作品:最終決戦仕様 RGM-79S ジム 後期生産指揮官専用機/制作:スギ(@ms_gpo)(C)創通・サンライズ

 昨年40周年を迎えた『機動戦士ガンダム』シリーズで“ヤラレ役”を担いながら、常に第一線で活躍し続ける量産型モビルスーツ(MS)・ジム。アニメシリーズ・OVA・ゲームといった様々な作品の中で様々なバリエーションが登場し、その多くがガンプラでキット化されている人気MSだ。単機で主役機のような強さはないものの、どこか“ロマン”を感じる量産型の魅力について、一年戦争最終決戦仕様のジムを制作したモデラー・スギ氏(@ms_gpo)に話を聞いた。

妄想改造しやすい量産型はモデラーにとって「想像力の源泉」

――『機動戦士ガンダム』シリーズの中で一番好きな作品は?

【スギ】1988年に公開された劇場版『機動戦士ガンダム 逆襲のシャア(逆シャア)』です。アムロとシャアの因縁の対決に終止符が打たれた本作は、ファーストから始まったガンダムワールドの集大成だと思います。ちなみに、公開当時は中学生で、ガンダム映画は初鑑賞。81年に公開されたファーストガンダム劇場版三部作の時は小学生だったため、ドラえもんの映画を見に行っていました(笑)。

――では、好きなキャラはアムロやシャアですか?

【スギ】はい。ファースト、Zガンダムを経て逆シャアでは大人になったアムロの立ち居振る舞いが感慨深かったです。劇中、アクシズの落下を阻止しようとするアムロと、立ちはだかるシャアが口論をするシーンは、ファーストの頃にサイド6でシャアと初対面してオドオドしていたアムロとはまるっきり違い、逞しさを感じました。視聴者と一緒にヒーローたちの時間が経過している点が印象的でした。

――では、ガンプラにハマったタイミングはどこですか?

【スギ】まず、プラモデルの原体験は駄菓子屋で買えた『ロボダッチ』や『宇宙戦艦ヤマト』のメカコレになります。ガンプラに関しては『コミックボンボン』の影響でハマりました。漫画『プラモ狂四郎』や『MS戦記』をはじめ、プロモデラーのガンプラ作品…毎月ボンボンのガンプラ情報に釘付けでした。ちなみに、初めて並んで購入したガンプラは1/144ボールです(苦笑)。
――スギさんはジムの作品で有名です。ジムに魅力を感じたアニメシーンは?

【スギ】色々あって悩みますが、ファーストガンダムの第30話「小さな防衛線」に登場する工場に並ぶ沢山のジムでしょうか。これまでのアニメでは描かれなかった“量産型”にはじめて触れ、「量産型スゲー!」って子ども心に思いました。最近のジムに関しては、懐の広いバリエーション展開に魅力を感じています。

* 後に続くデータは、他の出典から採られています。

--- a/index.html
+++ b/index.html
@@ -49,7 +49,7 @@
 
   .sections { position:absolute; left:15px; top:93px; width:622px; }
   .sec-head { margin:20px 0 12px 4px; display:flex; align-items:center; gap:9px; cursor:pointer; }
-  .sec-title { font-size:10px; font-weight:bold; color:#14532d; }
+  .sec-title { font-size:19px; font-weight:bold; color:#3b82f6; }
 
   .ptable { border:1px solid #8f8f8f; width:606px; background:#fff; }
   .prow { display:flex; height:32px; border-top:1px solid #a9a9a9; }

――劇中で“ヤラレ役”となることが多いジムですが、モデラーたちに愛されている理由は何でしょうか。

【スギ】ドズル・ザビが語った「戦いは数だよ兄貴!」のセリフは有名ですが、私も同様の考えで、量産型は“ヤラレ役”ではなく戦いの趨勢を決定づける存在だと思っています。あと、モデラー視点でいうと量産型にはバリエーションが多く妄想改造がしやすいため、「量産型=想像力の源泉」だと思っています。

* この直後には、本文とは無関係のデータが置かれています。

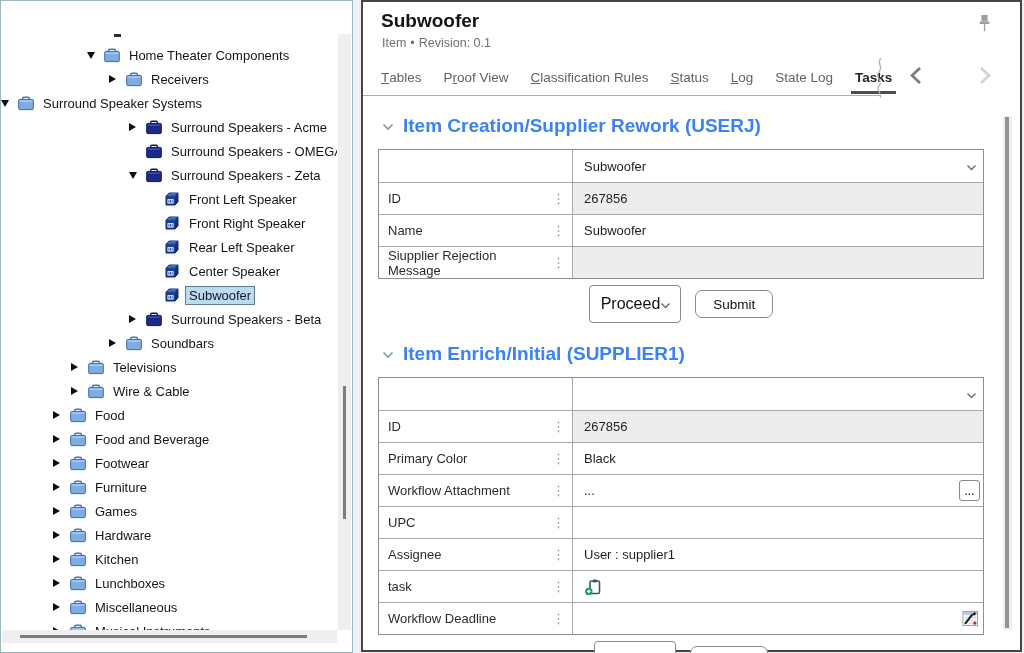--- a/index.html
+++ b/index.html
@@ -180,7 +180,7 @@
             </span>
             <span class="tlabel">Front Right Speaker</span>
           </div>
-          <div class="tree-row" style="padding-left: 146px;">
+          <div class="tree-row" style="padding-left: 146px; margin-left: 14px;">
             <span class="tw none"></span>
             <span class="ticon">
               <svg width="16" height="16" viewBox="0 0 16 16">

“カッコイイ立ち姿”で大事なのは、足裏をしっかりと“地面に接地”させること

――今回紹介している機体の作品名はありますか?

【スギ】作品タイトルは「最終決戦仕様」で、機体名はRGM-79S 後期生産指揮官専用機です。一年戦争後期に生産され、ア・バオア・クー攻防戦に投入。アムロが搭乗したRX-78-2の戦闘データがフィードバックされ、初期生産型から桁違いに強化されている、という設定です。

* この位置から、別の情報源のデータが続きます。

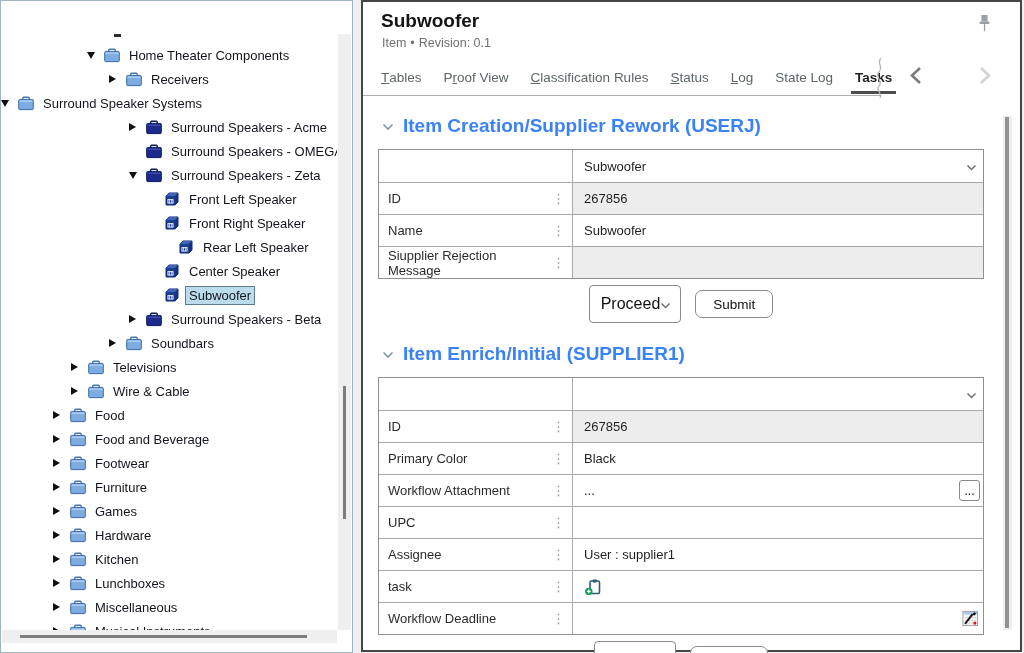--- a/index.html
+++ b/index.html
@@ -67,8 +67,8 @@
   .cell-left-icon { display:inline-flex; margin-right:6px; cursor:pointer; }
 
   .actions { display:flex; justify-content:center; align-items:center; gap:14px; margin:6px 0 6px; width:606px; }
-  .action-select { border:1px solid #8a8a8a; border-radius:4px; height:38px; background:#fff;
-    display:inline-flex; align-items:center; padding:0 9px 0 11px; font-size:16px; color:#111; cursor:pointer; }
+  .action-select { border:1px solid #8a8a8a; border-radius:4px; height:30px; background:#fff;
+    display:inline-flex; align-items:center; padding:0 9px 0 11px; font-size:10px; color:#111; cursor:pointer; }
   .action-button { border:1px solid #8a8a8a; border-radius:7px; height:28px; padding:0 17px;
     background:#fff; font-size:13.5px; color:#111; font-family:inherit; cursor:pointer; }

――アニメ版準拠のオーソドックスな機体なのに、本作からは指揮官機らしい“力強さ”を感じます。

【スギ】ジムに限らずですが、制作の際に一貫しているのは“カッコイイ立ち姿”で、力みのない自然な立ち姿を目指しています。あと、コレクション性を大事にしていて、後発のジムシリーズと並べた時を考えてスタイル調整しました。
  • オプションパーツを着脱しやすいようネオジウム磁石を仕込み、各パーツの取り外しは自由自在

    オプションパーツを着脱しやすいようネオジウム磁石を仕込み、各パーツの取り外しは自由自在

――制作面で技術的にこだわった部分を教えてください。

【スギ】前述した“カッコイイ立ち姿”に関連しますが、自然な立ち姿にするために重要なのは足裏を地面にしっかりと接地させることです。そうすることで全長18mあるMSの重量感を表現することができます。それと、制作でのこだわりとして、難しい改造はしないこと。難しい改造や全体をイジる改造に取り組むと完成が遠のいてしまいがちです。なので、ガンプラ復帰してからはキットのポテンシャルを生かしながら、目指すスタイルを決めて“ポイント改造”をしています。

――ポイント改造はどんな部分を?

【スギ】ジムやザクといった量産型は独自のカスタマイズを施すのが楽しいですよね。このジムにもオプション装備を用意しています。指揮官機なのでサーベル2本が標準装備ですが、ノーマルタイプとコマンドパックを用意しました。武器類も用意していて仕様別に装備して楽しめます。そして、この機体はそうしたオプションパーツを着脱しやすいようネオジウム磁石を仕込んでいて、取り外しが自由自在なんです。

――今後はどんなジムを制作する予定ですか?

【スギ】作りたいガンプラは沢山ありますが、このジムのフォーマットでバリエーションを制作中です。ライトアーマーは完成しているので残りはスナイパーカスタム、ジムキャノン、ジムトレーナーまでは揃える計画です。

――ワクワクするラインナップですね。スギさんにとってガンプラとは?

【スギ】ガンプラに初めて触れたのが小学3年生くらいなので、もう38年の付き合いになります。途中離れた時期もありますが、こんなに長く趣味として続くガンプラって本当に凄いと思います。何より、今ではTwitterで新しい趣味仲間と繋いでくれるまでになりました。本当に「ガンプラやってて良かった」と思います。